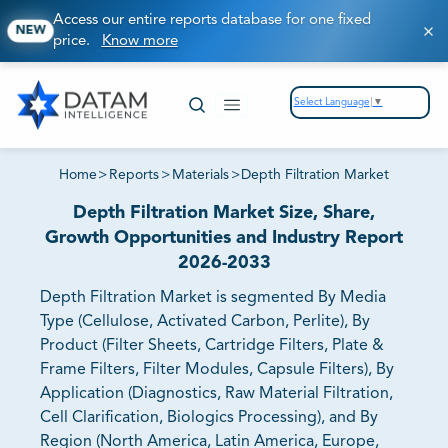
Access our entire reports database for one fixed
NEW
price.
Know more
Select Language
▼
Home
>
Reports
>
Materials
>
Depth Filtration Market
Depth Filtration Market Size, Share,
Growth Opportunities and Industry Report
2026-2033
Depth Filtration Market is segmented By Media
Type (Cellulose, Activated Carbon, Perlite), By
Product (Filter Sheets, Cartridge Filters, Plate &
Frame Filters, Filter Modules, Capsule Filters), By
Application (Diagnostics, Raw Material Filtration,
Cell Clarification, Biologics Processing), and By
Region (North America, Latin America, Europe,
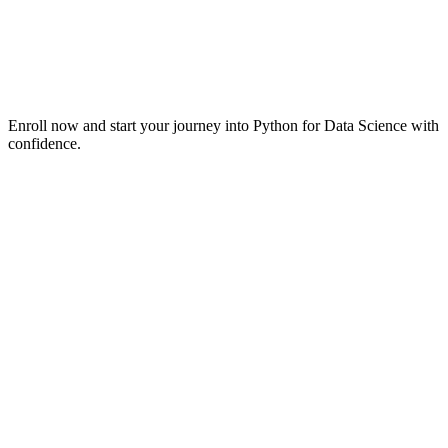
Enroll now and start your journey into Python for Data Science with
confidence.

What you are asked to do. All of the records above should be returned exactly, though the pictures should not.

Reply to the task.
Access our entire reports database for one fixed
NEW
price.
Know more
Select Language
▼
Home
>
Reports
>
Materials
>
Depth Filtration Market
Depth Filtration Market Size, Share,
Growth Opportunities and Industry Report
2026-2033
Depth Filtration Market is segmented By Media
Type (Cellulose, Activated Carbon, Perlite), By
Product (Filter Sheets, Cartridge Filters, Plate &
Frame Filters, Filter Modules, Capsule Filters), By
Application (Diagnostics, Raw Material Filtration,
Cell Clarification, Biologics Processing), and By
Region (North America, Latin America, Europe,
Enroll now and start your journey into Python for Data Science with
confidence.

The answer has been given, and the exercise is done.